[Math] Lebesgue measurablity of Hardy Littlewood maximal function

Question

This question maybe embarrassingly simple, but still I wish to ask whether the Hardy Littlewood maximal function is lebesgue measurable. I know it is Borel measurable as it is lower semi continuous if the function is locally integrable. Is there any shorthand proof of Lebesgue measurablity ?

Answer 1

Recall that $f:\Bbb{R}^d\rightarrow \Bbb{R}$ is Lebesgue measurable if $\{f>\alpha\}$ is open for every real number $\alpha$ (this follows from the standard definition that $f$ is measurable if $f^{-1}([-\infty,\alpha))$ is measurable).
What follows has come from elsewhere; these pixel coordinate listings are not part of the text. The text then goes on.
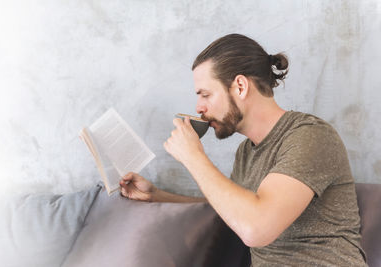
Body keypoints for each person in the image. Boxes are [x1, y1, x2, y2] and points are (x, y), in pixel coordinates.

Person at [119, 33, 367, 266]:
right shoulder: (246, 152)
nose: (198, 107)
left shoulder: (311, 136)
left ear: (240, 86)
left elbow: (255, 228)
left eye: (205, 95)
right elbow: (231, 208)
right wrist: (157, 196)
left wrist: (193, 156)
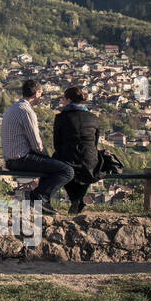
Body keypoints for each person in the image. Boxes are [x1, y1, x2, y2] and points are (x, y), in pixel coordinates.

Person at [0, 79, 74, 212]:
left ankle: (42, 202)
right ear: (36, 93)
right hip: (21, 159)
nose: (41, 97)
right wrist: (48, 157)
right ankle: (38, 198)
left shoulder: (13, 108)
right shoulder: (26, 111)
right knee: (67, 171)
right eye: (41, 93)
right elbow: (36, 144)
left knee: (50, 166)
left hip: (10, 159)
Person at [53, 85, 100, 215]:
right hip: (90, 158)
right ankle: (78, 199)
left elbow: (56, 143)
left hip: (68, 156)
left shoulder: (61, 118)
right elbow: (95, 143)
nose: (62, 102)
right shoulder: (93, 118)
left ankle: (75, 199)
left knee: (59, 165)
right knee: (87, 170)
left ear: (68, 100)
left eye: (63, 99)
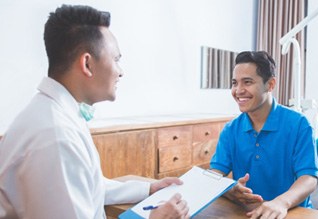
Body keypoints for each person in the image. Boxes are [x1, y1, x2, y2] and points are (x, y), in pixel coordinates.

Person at [0, 5, 189, 219]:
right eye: (116, 59)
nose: (121, 72)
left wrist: (148, 188)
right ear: (87, 63)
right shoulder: (55, 136)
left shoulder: (56, 114)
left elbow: (89, 187)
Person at [210, 51, 318, 219]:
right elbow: (215, 173)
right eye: (234, 83)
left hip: (291, 212)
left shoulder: (298, 124)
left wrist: (282, 202)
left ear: (270, 84)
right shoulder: (231, 129)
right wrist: (229, 188)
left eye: (247, 82)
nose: (238, 90)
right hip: (248, 212)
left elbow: (309, 178)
Then, let the maximal function be defined as usual $$ Mf(x)=\sup_{B\ni x}\frac{1}{\vert B\vert}\int_B\vert f(y)\vert dy $$

Now, $\{Mf>\alpha\}$ is open since if $y\in \{Mf>\alpha\}$, there is a ball $B$ such that $y\in B$ and

$$ \frac{1}{\vert B\vert}\int_B\vert f\vert >\alpha $$ And, for any other $x\in B$, we have

$$ Mf(x)\geq\frac{1}{\vert B\vert}\int_B\vert f\vert>\alpha $$and hence $x\in \{Mf>\alpha\}$ as well.